The land is located within a regionally significant forest and expands on an existing corridor of protected open space.

“Protecting this property expands and connects a vast network of conserved land while preventing forest fragmentation and ensuring the highly visible ridgeline of Browns Mountain is preserved forever,” said Kara Whelan, president of Westchester Land Trust. “It is very rewarding to see this land, which contributes to climate mitigation in the region, protected forever. The property’s wetlands help absorb excess rainfall from increasingly strong storms and its wide variety of habitats offer refuge for species facing dual threats of development and changing weather patterns.”

Located 52 miles north of New York City, the land buffers the 6,000-acre Great Swamp, one of the largest freshwater wetlands in the state. The Great Swamp is designated by the USDA Forest Service as a Highlands Conservation Focal Area and cited by the New York State Department of Environmental Conservation (NYSDEC) in a 2009 report for its unique habitat, diverse wildlife, and scenic value.

The Great Swamp functions as an aquifer recharge area and important headwaters for New York City’s water supply as part of the East Branch of the Croton Watershed, a priority drinking water supply protected by the New York City Department of Environmental Protection.

“The ecological value of this land cannot be overstated,” said Gentian Falstrom, land project manager at WLT. “Protecting this land within the surrounding conservation corridor ensures that wildlife and plants have access to the critical and unfragmented habitat they need to migrate and adapt to changing climate patterns.”

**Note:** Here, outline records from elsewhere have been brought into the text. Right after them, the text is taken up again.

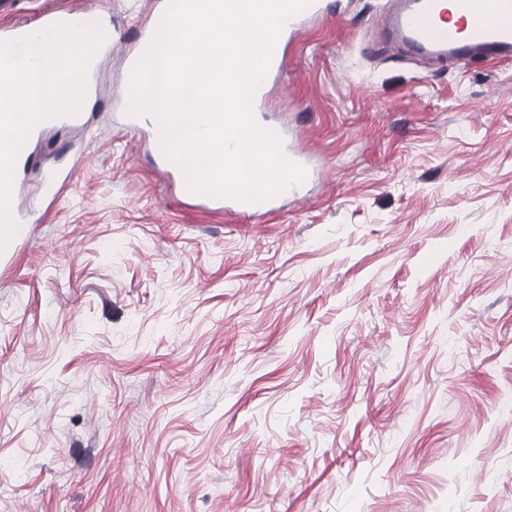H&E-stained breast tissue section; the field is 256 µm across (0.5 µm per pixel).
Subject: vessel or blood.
I'll list each match as a JSON object with an SVG mask.
<instances>
[{
	"label": "vessel or blood",
	"instance_id": "obj_1",
	"mask_svg": "<svg viewBox=\"0 0 512 512\" xmlns=\"http://www.w3.org/2000/svg\"><path fill=\"white\" fill-rule=\"evenodd\" d=\"M18 0H0V40L18 39L32 34L34 28H47L58 21L59 12L44 10L37 27L13 22ZM494 5L498 15L512 16V0H458V9L463 16L483 14L487 5ZM447 9L442 0H412L411 4L393 15L385 16V25L391 27L401 41L410 49L448 59L457 65H467L475 59L506 61L512 59V25L476 24L459 25L449 28L446 24ZM275 131L283 135V150L288 158L303 168L306 177H313L305 152L292 141L287 140L288 129L275 124ZM194 201L210 211H227L236 215H253L273 211V200L248 204L229 198H213L200 193L194 194Z\"/></svg>",
	"mask_w": 512,
	"mask_h": 512
}]
</instances>
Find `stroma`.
<instances>
[{
    "label": "stroma",
    "mask_w": 512,
    "mask_h": 512,
    "mask_svg": "<svg viewBox=\"0 0 512 512\" xmlns=\"http://www.w3.org/2000/svg\"><path fill=\"white\" fill-rule=\"evenodd\" d=\"M323 3L264 109L315 177L233 216L118 118L155 0H96L90 121L33 144L0 266V512H512V61ZM123 124L133 130L142 132L147 136L152 146L158 152L166 175L187 191L189 197L198 202V206L210 211H226L236 215H253L273 211L278 199L275 196L261 203L248 204L229 198H213L204 194L195 193L186 187L184 176L180 169L170 162L162 153L159 146V133L156 122L151 117H132L126 112L121 113ZM261 125L271 128L277 131L283 138V150L288 158H290L293 162H295L305 173V179L301 184L295 185L287 191L281 193L283 196H292L299 197L303 190L304 186L310 181V179L314 175V170L309 166L306 161L305 152L297 146L295 143L289 140L288 138V128L280 123L275 122H260ZM72 172L67 168L54 169L44 183V193L51 201H56L71 180Z\"/></svg>",
    "instance_id": "35a3bbf8"
}]
</instances>
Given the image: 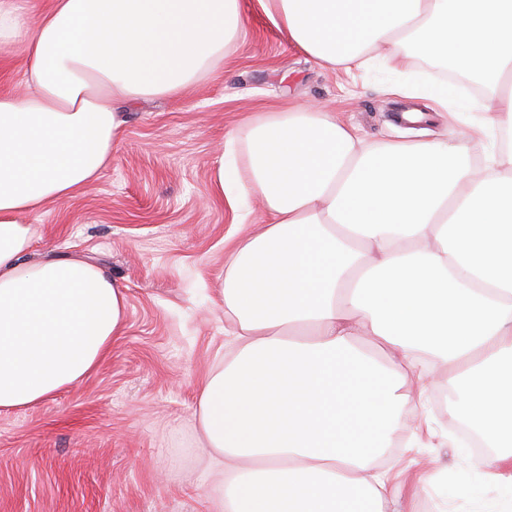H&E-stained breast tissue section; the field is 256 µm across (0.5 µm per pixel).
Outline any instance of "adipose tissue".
I'll return each mask as SVG.
<instances>
[{"instance_id":"adipose-tissue-1","label":"adipose tissue","mask_w":512,"mask_h":512,"mask_svg":"<svg viewBox=\"0 0 512 512\" xmlns=\"http://www.w3.org/2000/svg\"><path fill=\"white\" fill-rule=\"evenodd\" d=\"M289 41L330 69L393 51L484 88L471 99L402 71L391 90L452 109L438 139L363 145L332 112L247 127L248 177L266 221L242 236L218 293L235 346L198 398L224 476L215 512H396L380 470L432 381L490 455L448 490H512V0H261ZM240 0H0V47H22L23 85L0 91V409L77 383L121 336L126 298L80 257L30 260L31 217L109 164L123 104L183 95L216 72ZM484 145L480 162L470 160Z\"/></svg>"}]
</instances>
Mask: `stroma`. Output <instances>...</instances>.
I'll return each instance as SVG.
<instances>
[{
  "mask_svg": "<svg viewBox=\"0 0 512 512\" xmlns=\"http://www.w3.org/2000/svg\"><path fill=\"white\" fill-rule=\"evenodd\" d=\"M244 26L221 72L188 95L125 107L112 163L73 198L44 206L34 257L81 255L123 288L125 330L76 385L33 406L0 410V512H213L223 492L197 428V400L229 360L224 302L215 291L242 228L217 183L215 159L247 123L319 102L381 143L404 135L383 65L333 71L292 45L241 0ZM426 447L390 448L395 482H431L401 512L444 501L466 462L442 438L454 424L435 402Z\"/></svg>",
  "mask_w": 512,
  "mask_h": 512,
  "instance_id": "1",
  "label": "stroma"
}]
</instances>
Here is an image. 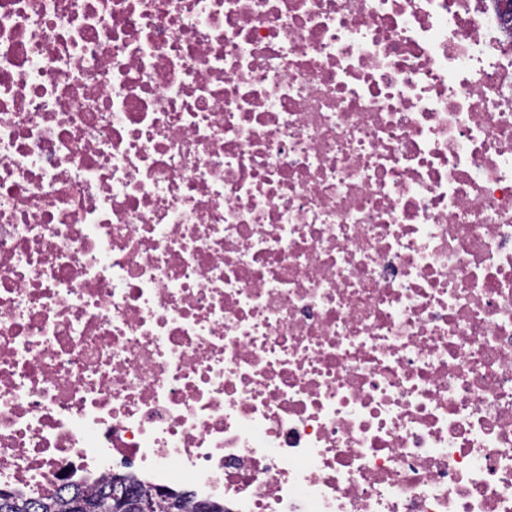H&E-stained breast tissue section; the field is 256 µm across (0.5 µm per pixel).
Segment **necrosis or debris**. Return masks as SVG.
<instances>
[{"instance_id":"4bbe7bcc","label":"necrosis or debris","mask_w":512,"mask_h":512,"mask_svg":"<svg viewBox=\"0 0 512 512\" xmlns=\"http://www.w3.org/2000/svg\"><path fill=\"white\" fill-rule=\"evenodd\" d=\"M494 0H0V492L512 512Z\"/></svg>"}]
</instances>
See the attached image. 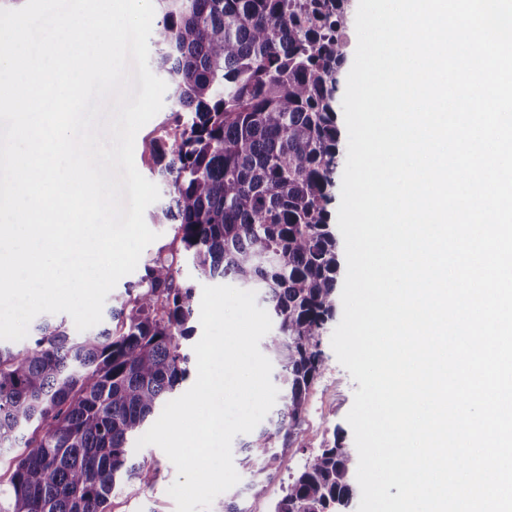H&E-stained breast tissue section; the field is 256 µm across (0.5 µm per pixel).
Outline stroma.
Wrapping results in <instances>:
<instances>
[{
    "label": "stroma",
    "instance_id": "stroma-1",
    "mask_svg": "<svg viewBox=\"0 0 512 512\" xmlns=\"http://www.w3.org/2000/svg\"><path fill=\"white\" fill-rule=\"evenodd\" d=\"M176 122L172 112L161 109L137 133L134 143V162L137 170L145 177L153 176V161L145 154V139L176 133ZM324 370L312 385L303 426L302 441L294 448L288 461V470H283L271 479L253 478L243 464H236L240 476L238 490L244 491L250 512H271L281 498L288 482L289 469L297 468L312 452L318 451L327 442L340 439L343 446L353 447V432L346 420L359 384L353 381L349 372L338 362L331 346L330 336H323ZM136 459L148 460L159 468L154 483L146 488L131 487L113 502V512H175V503L167 489L176 478V470L165 453L154 445H148L135 453ZM257 483V490H249V483Z\"/></svg>",
    "mask_w": 512,
    "mask_h": 512
}]
</instances>
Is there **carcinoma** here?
<instances>
[{
  "label": "carcinoma",
  "mask_w": 512,
  "mask_h": 512,
  "mask_svg": "<svg viewBox=\"0 0 512 512\" xmlns=\"http://www.w3.org/2000/svg\"><path fill=\"white\" fill-rule=\"evenodd\" d=\"M151 42L181 130L144 151L165 186L154 224L175 225L143 266L110 324L78 334L43 318L30 343L0 346V512H112L129 484L158 468L133 461L161 404L188 378L201 279L259 291L275 323L263 349L280 394L240 442L245 465L269 476L303 433L321 338L336 315L340 251L329 209L341 124L336 110L350 0H153ZM355 455L334 441L288 475L273 512H350ZM212 512H249L238 492Z\"/></svg>",
  "instance_id": "carcinoma-1"
}]
</instances>
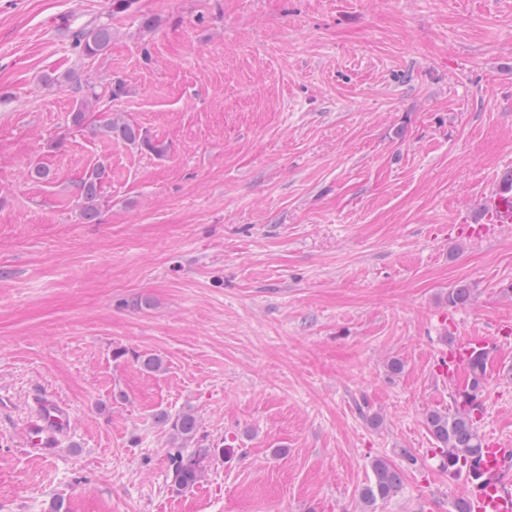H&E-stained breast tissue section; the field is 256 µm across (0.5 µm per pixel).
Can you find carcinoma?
<instances>
[{
  "instance_id": "obj_1",
  "label": "carcinoma",
  "mask_w": 512,
  "mask_h": 512,
  "mask_svg": "<svg viewBox=\"0 0 512 512\" xmlns=\"http://www.w3.org/2000/svg\"><path fill=\"white\" fill-rule=\"evenodd\" d=\"M71 42L84 56L94 57L103 54L112 43V26L109 22L94 20L86 27L71 33ZM128 86L118 80L105 88H98L92 82L84 85V95L70 113L72 125L83 127L92 124V114L105 97L116 99L127 93ZM100 133L107 137L117 136L131 144L140 145L161 155L164 145L152 141L143 131L125 122L109 120L98 125ZM108 177L107 169L100 164L88 172L79 187L77 207L80 218L92 221L101 209L102 185ZM472 298V289L458 285L448 290V304L466 305ZM488 354H478L466 368V380L454 395V408L448 412L433 410L427 415V424L436 441L435 451L440 457L442 468L448 469L451 477L462 476L468 469V461L475 458L482 448V438L478 431L480 416L474 414L473 402L483 390ZM156 422L172 432L168 452V477L170 487L175 492L192 490L201 480L204 461L209 449L203 448L194 455H186L183 448L196 437L199 421L191 411L175 414L160 411L155 415ZM372 479L361 493L362 512H370L377 502L394 496L400 489L402 479L399 468L385 459L376 458L371 462Z\"/></svg>"
}]
</instances>
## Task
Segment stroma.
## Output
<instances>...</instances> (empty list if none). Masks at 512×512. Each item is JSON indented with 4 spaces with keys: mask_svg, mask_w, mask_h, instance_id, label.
I'll return each instance as SVG.
<instances>
[{
    "mask_svg": "<svg viewBox=\"0 0 512 512\" xmlns=\"http://www.w3.org/2000/svg\"><path fill=\"white\" fill-rule=\"evenodd\" d=\"M107 14L109 50L79 54ZM89 78L127 80L112 115L165 153L72 126ZM509 170L512 0H0V512H359L403 448L374 512H454L425 414L454 407L456 333L512 322V224L458 225ZM39 394L73 420L49 458ZM481 401L512 440V334ZM162 409L215 451L186 493ZM71 42L83 56L94 57L103 54L112 43L110 22L94 20L81 30L71 33ZM108 177L107 169L99 164L88 172L79 187L76 206L82 220H95L101 209L102 185ZM372 479L361 493L364 509L374 507L378 501H384L394 496L400 489L402 479L399 468L385 459L376 458L371 462Z\"/></svg>",
    "mask_w": 512,
    "mask_h": 512,
    "instance_id": "obj_1",
    "label": "stroma"
}]
</instances>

In addition, the property has been identified as an area of “highest conservation value” on the Hudson to Housatonic (H2H) Regional Conservation Partnership’s Strategic Conservation Map that considers climate resilience, ecological integrity, proximity to protected land, and drinking water quality, and other factors as priorities for permanent protection.

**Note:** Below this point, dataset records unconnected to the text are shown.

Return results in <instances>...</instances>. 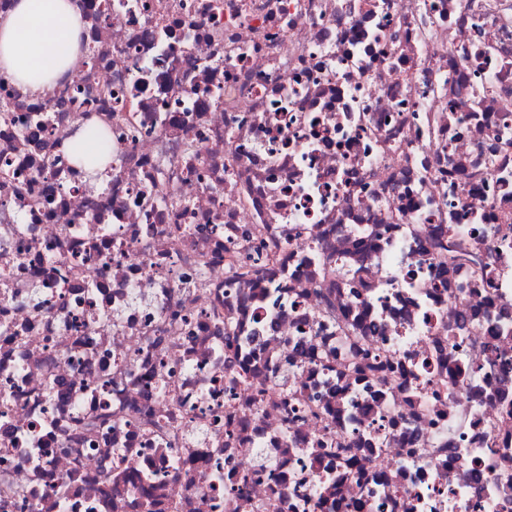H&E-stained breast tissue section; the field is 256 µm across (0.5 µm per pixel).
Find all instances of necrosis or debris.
<instances>
[{
  "mask_svg": "<svg viewBox=\"0 0 512 512\" xmlns=\"http://www.w3.org/2000/svg\"><path fill=\"white\" fill-rule=\"evenodd\" d=\"M75 5L0 75V512H512V0ZM81 31L71 0H14L0 19V73L25 95L44 97L80 52Z\"/></svg>",
  "mask_w": 512,
  "mask_h": 512,
  "instance_id": "1",
  "label": "necrosis or debris"
}]
</instances>
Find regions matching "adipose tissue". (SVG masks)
Listing matches in <instances>:
<instances>
[{"instance_id": "obj_1", "label": "adipose tissue", "mask_w": 512, "mask_h": 512, "mask_svg": "<svg viewBox=\"0 0 512 512\" xmlns=\"http://www.w3.org/2000/svg\"><path fill=\"white\" fill-rule=\"evenodd\" d=\"M81 31L71 0H13L0 19V73L25 95L44 97L80 52Z\"/></svg>"}]
</instances>
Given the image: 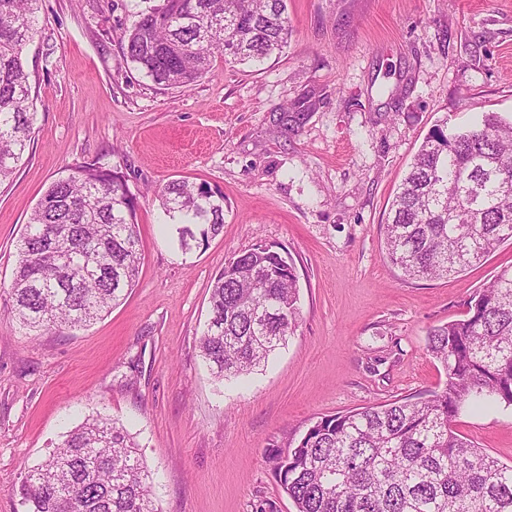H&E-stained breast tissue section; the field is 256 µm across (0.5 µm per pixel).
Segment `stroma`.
Segmentation results:
<instances>
[{"instance_id": "obj_1", "label": "stroma", "mask_w": 512, "mask_h": 512, "mask_svg": "<svg viewBox=\"0 0 512 512\" xmlns=\"http://www.w3.org/2000/svg\"><path fill=\"white\" fill-rule=\"evenodd\" d=\"M162 0H37L27 46L34 134L0 184V512L27 470L100 413L135 433L163 512H295L268 460L321 417L440 389L428 331L463 318L512 266V244L448 279L404 281L381 227L443 118L512 114V0H288V46L259 67L216 56L192 87L153 83L124 55ZM315 92L299 130L283 108ZM99 161L137 202L142 269L89 327L35 333L7 288L15 245L48 185ZM186 179L224 196V228L182 251L156 190ZM287 248L295 335L267 368L217 381L199 336L215 275L257 242ZM457 430L512 464V407L462 411Z\"/></svg>"}]
</instances>
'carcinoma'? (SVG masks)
<instances>
[{
    "mask_svg": "<svg viewBox=\"0 0 512 512\" xmlns=\"http://www.w3.org/2000/svg\"><path fill=\"white\" fill-rule=\"evenodd\" d=\"M33 0H0V183L34 133L25 49L37 33ZM286 0H163L130 31L126 58L154 83L190 87L221 54L259 66L288 44ZM310 92L286 113L297 127ZM184 250L218 235L224 197L175 180L157 191ZM137 206L126 176L98 161L52 181L16 242L12 312L34 332L77 329L137 285ZM384 258L407 279H441L512 242V117L483 112L425 138L382 226ZM201 357L219 381L265 366L300 318L298 276L283 247L260 242L216 275ZM427 351L444 386L419 399L326 415L269 461L296 512H512V465L463 438L468 405L512 406V267L470 298L465 318L434 327ZM126 427L92 415L31 467L22 512H162L151 472Z\"/></svg>",
    "mask_w": 512,
    "mask_h": 512,
    "instance_id": "1",
    "label": "carcinoma"
}]
</instances>
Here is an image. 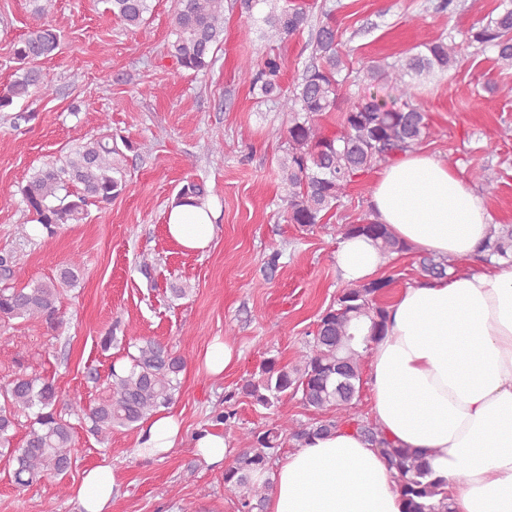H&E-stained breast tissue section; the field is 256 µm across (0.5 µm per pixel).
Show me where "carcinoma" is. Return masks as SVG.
Listing matches in <instances>:
<instances>
[{"label":"carcinoma","mask_w":512,"mask_h":512,"mask_svg":"<svg viewBox=\"0 0 512 512\" xmlns=\"http://www.w3.org/2000/svg\"><path fill=\"white\" fill-rule=\"evenodd\" d=\"M31 2L32 23L14 44L20 67L14 79L0 87V112L11 108L17 99H45L54 94L40 69V63L53 58L60 47V34L48 20L53 0ZM107 2L112 15L130 30L144 25L151 11V0ZM224 2L176 0L175 39L168 45V53L181 68L199 73L214 64L215 53L224 43ZM265 22L272 36L289 37L308 26L309 10L300 3L281 10L273 6ZM469 42L495 48L497 65L512 69V7L480 21L469 33ZM459 63L455 41L441 37L391 64L367 66L364 78L372 84L396 85L399 100L388 102L373 96L353 102L342 110L336 132L327 134L318 124L319 117L339 109L348 80L342 75L343 52L335 26L324 22L315 29L312 62L288 91L279 84L277 59L241 60L238 78L288 113L286 149L279 159L281 179L288 185V222L301 227L321 223L323 214L338 206L357 178L399 153L418 149L429 137L430 125L427 113L411 102L412 87L457 68ZM117 154L119 148L112 137L92 138L32 173L21 194L46 238H53L62 224L83 220L89 206L108 204L125 191L124 176L114 160ZM209 195L205 183L189 181L180 189L176 203L198 205ZM340 234L367 236L387 257L411 251L370 213L357 224L340 225ZM484 251L489 257H509L512 227L491 228ZM418 263L431 278L457 269L454 259L430 253L418 255ZM80 274L81 262L73 257L57 277L18 287L12 282L13 256L0 255V320L39 319L48 328L59 329L63 324L60 286L74 285ZM388 284L389 280L379 278L344 289L336 304L319 316L316 330L294 366H280L268 358L258 376L240 386L241 394L264 409L298 394L302 404L314 410L315 418L300 424L275 422L243 433L244 448L224 469V490L236 498L238 512H263L273 482L268 478L258 483L255 475L272 470L285 440L298 448L344 427L354 428L386 458L405 512H453L444 483L432 477L426 452L395 446L359 409L370 342L386 328V307L379 302V295L381 287ZM128 358L127 365L111 367L108 394L88 409L67 398L54 380L24 373L17 374L0 392V456L12 465L17 486L28 487L69 471L74 448L66 416H81L87 431L104 439L115 429L138 427L175 400L179 375L187 364L185 357L161 341L146 339ZM32 409L34 418L24 443L16 448L12 430L18 413Z\"/></svg>","instance_id":"1"}]
</instances>
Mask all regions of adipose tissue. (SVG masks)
<instances>
[{
	"mask_svg": "<svg viewBox=\"0 0 512 512\" xmlns=\"http://www.w3.org/2000/svg\"><path fill=\"white\" fill-rule=\"evenodd\" d=\"M372 215L413 249L468 261L485 245L491 217L456 170L421 150L382 166ZM167 232L184 249L206 250L216 226L209 204H176ZM345 280L373 279L386 265L372 240H340ZM384 336L371 344L366 390L374 419L395 444L426 450L454 512H512V263L424 279L388 306ZM182 440L180 418L143 428L139 457L162 461ZM110 465L85 472L80 512H111ZM266 512H403L397 482L377 448L344 428L286 451Z\"/></svg>",
	"mask_w": 512,
	"mask_h": 512,
	"instance_id": "obj_1",
	"label": "adipose tissue"
}]
</instances>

During an H2H landowner gathering in 2016 that was hosted at Great Hollow Nature Preserve, Westchester Land Trust and its conservation partners engaged with the owners of this land and began to explore options for its permanent protection.

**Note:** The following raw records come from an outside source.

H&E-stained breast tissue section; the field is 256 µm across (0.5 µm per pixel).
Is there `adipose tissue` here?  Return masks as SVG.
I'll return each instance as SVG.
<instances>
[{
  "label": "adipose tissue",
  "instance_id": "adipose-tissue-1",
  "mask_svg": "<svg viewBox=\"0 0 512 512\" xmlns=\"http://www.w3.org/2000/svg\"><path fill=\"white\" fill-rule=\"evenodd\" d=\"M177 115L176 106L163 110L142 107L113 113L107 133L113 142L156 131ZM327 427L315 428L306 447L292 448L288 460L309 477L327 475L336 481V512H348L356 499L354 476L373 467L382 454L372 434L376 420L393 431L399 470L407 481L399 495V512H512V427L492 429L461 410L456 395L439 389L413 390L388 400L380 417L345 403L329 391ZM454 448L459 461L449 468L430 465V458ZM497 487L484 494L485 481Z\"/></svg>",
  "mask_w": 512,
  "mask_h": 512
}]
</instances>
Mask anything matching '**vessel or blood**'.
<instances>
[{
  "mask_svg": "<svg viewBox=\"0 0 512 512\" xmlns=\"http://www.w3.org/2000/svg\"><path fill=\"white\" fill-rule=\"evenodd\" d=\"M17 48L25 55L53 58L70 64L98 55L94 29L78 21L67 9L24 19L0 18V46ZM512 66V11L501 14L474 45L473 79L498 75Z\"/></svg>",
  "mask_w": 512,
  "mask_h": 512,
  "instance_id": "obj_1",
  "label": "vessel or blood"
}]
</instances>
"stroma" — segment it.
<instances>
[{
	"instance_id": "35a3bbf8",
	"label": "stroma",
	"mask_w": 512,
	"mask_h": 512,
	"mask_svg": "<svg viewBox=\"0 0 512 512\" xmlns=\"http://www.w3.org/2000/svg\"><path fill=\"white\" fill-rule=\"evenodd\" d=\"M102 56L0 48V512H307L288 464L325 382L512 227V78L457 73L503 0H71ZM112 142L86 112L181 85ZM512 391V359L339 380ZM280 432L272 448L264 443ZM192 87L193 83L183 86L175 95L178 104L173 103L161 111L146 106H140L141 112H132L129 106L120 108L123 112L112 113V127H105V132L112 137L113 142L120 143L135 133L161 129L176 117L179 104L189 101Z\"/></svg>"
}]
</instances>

Among its distinctive natural features, the property contains the 991-foot Browns Mountain and Little Pond, a 16-acre glacial spring-fed kettle pond, as well as a unique floating bog that contains rare and potentially endangered species. Together, the kettle pond and floating bog are part of an approximately 30-acre NYSDEC regulated wetland.

The property is situated within a conservation corridor that includes NYSDEC’s 1,085-acre Cranberry Mountain Wildlife Management Area and two WLT conservation easements totaling more than 350 acres. The land previously housed the Yonkers YMCA Boys Camp from 1939–1952, followed by a hunting retreat lodge from 1965–1970, and was most recently used as a private residence with rental accommodations.

The property is currently not open to the public. A public access plan, including trail linkage opportunities, is being assessed with the ultimate goal of allowing the community to appreciate the unique ecological features of the land, while protecting these rare natural resources.

Westchester Land Trust received support for the closing costs of the project through a grant from The Nature Conservancy’s Resilient and Connected Network Grant Program and a gift from the Friends of the Great Swamp (FrOGS). Putnam County Land Trust provided assistance during the early phase of the project.

“The Resilient and Connected Network Grant Program aims to increase the pace and scale of partner-led protection of the lands and waters that are the most resilient to climate change—and can support the most diverse range of plants and animals into the future,” said Stu Gruskin, chief conservation and external affairs officer at The Nature Conservancy. “The Nature Conservancy is proud to support this project that both increases a conservation corridor and protects unique ecosystems.”